Nesse momento a porta do meu quarto foi aberta e a menina que tocava violino caiu no chão dando um gritinho. Ela levantou o olhar com um sorriso travesso.
— Eu vou voltar...- Ela disse começando a recuar ainda no chão.
Jason a encarou e começou a caminhar até ela, a garota se levantou assustada e ele segurou o rosto dela encarando-a.
POV- Thalia
Eu to com certeza ferrada, se aquele garoto fala daquele modo com o Di Ângelo e está vivo eu realmente estou bem ferrada. Ele segurou meu queixo e me encarou, nossos olhos se encontraram e ele tinha uma expressão confusa, ele franziu o cenho enquanto me encarava.
— Não sabia que mantinha seus escravos no seu quarto. – O loiro comentou e Nico riu.
— Ela é uma exceção. – Di Ângelo disse e consegui ver a loira revirando os olhos me encarando.
— É por causa da beleza? Pelo que eu soube sua namorada era a loira, acho que minhas fontes estão enganadas. – O garoto disse me soltando e olhando para o moreno que se levantou.

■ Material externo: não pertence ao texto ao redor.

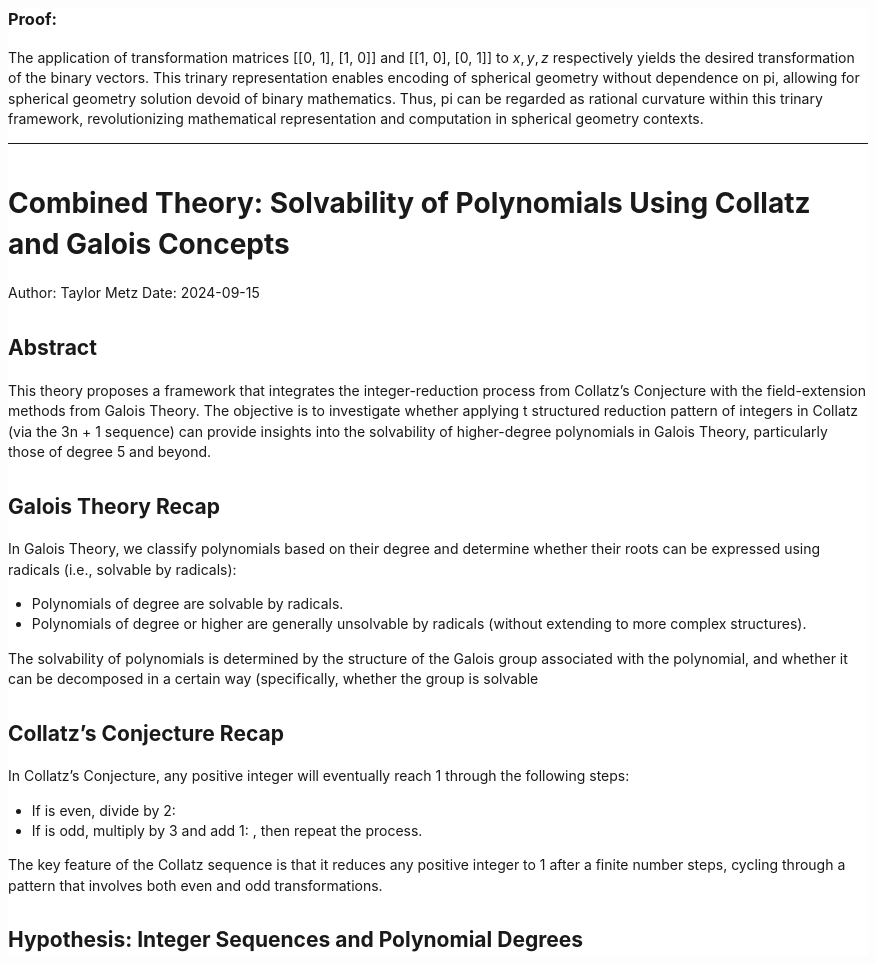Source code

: ### Proof:

The application of transformation matrices [[0, 1], [1, 0]] and [[1, 0], [0, 1]] to $x, y, z$
respectively yields the desired transformation of the binary vectors. This trinary
representation enables encoding of spherical geometry without dependence on pi, allowing
for spherical geometry solution devoid of binary mathematics.
Thus, pi can be regarded as rational curvature within this trinary framework, revolutionizing
mathematical representation and computation in spherical geometry contexts.

---

# Combined Theory: Solvability of Polynomials Using Collatz and Galois Concepts

Author: Taylor Metz Date: 2024-09-15

## Abstract

This theory proposes a framework that integrates the integer-reduction process from Collatz’s Conjecture with
the field-extension methods from Galois Theory. The objective is to investigate whether applying t
structured reduction pattern of integers in Collatz (via the 3n + 1 sequence) can provide insights into the
solvability of higher-degree polynomials in Galois Theory, particularly those of degree 5 and beyond.

## Galois Theory Recap

In Galois Theory, we classify polynomials based on their degree and determine whether their roots can be
expressed using radicals (i.e., solvable by radicals):
- Polynomials of degree are solvable by radicals.
- Polynomials of degree or higher are generally unsolvable by radicals (without extending to more
complex structures).

The solvability of polynomials is determined by the structure of the Galois group associated with the
polynomial, and whether it can be decomposed in a certain way (specifically, whether the group is solvable

## Collatz’s Conjecture Recap

In Collatz’s Conjecture, any positive integer will eventually reach 1 through the following steps:
- If is even, divide by 2:
- If is odd, multiply by 3 and add 1: , then repeat the process.

The key feature of the Collatz sequence is that it reduces any positive integer to 1 after a finite number
steps, cycling through a pattern that involves both even and odd transformations.

## Hypothesis: Integer Sequences and Polynomial Degrees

— Não, não é por causa da beleza, não eu não tenho namorada e não é da sua conta o motivo dela estar aqui ou não. – Di Ângelo disse e indicou que eu voltasse para o quarto.
Comecei a entrar no cômodo mais meu braço foi puxado, o loiro apesar de me manter ali ele era delicado, como se não quisesse me machucar.
— Eu tive uma ideia. – Ele disse sorrindo. – Acho que podemos voltar a negociar, acredito que você não queira uma briga então talvez pudéssemos fazer uma festa, algo para comemorar a união entre os dois reinos novamente, um baile. – O loiro falou me olhando. – E eu quero ela na festa.
Engoli seco e o Di Ângelo me observou.
— De preferência sem ter sido torturada antes. – O loiro disse tocando no machucado na minha testa o que me fez encolher.
— Porque não, tenho certeza que ela não se incomodará em tocar algumas músicas para gente. – O moreno disse quase fervilhando de raiva e o loiro sorriu.
— Claro que ela não se incomodaria e não que você fosse dar alguma chance de escolha a ela, não é?
O loiro me soltou e caminhou porta a fora com um sorriso confiante no rosto.
— Sábado que vem estarei aqui, trarei o rei e a rainha para a festa, abra-a para mais famílias reais, afinal temos que comemorar uma nova era e talvez podemos também negociar mais sobre isso.
O menino sumiu de vista e os dois monstros olharam para mim o que me fez engolir seco.
— Essa garota só está dando problema, ela deveria estar morta. – Annabeth disse e o Di Ângelo olhou para mim.
— Matamos ela depois da festa.
— Porque? Foi bom pra você não foi? – Perguntei nervosa, a ideia de ele me matar tinha que sumir da cabeça dele, agora que talvez eu tenha uma chance eu tinha que me manter viva. – Afinal ele mudou de ideia, ele quer um acordo por minha causa, sabe que se eu não tivesse caído aqui ele não iria querer não sabe? – Perguntei e ele olhou torto para mim, com confusão e realmente pensando na possibilidade.
— Vai ouvir mesmo ela Nico? – A loira perguntou irritada.
— Volta para o quarto e fica sentada na cama. – O moreno disse e eu assenti entrando no quarto e fechando a porta.
Sentei na cama e fiquei olhando em volta, tinha que descobrir aonde ele mantinha o corpo do pai se queria ter alguma chance de sair viva disso tudo, tinha que achar um jeito de fugir.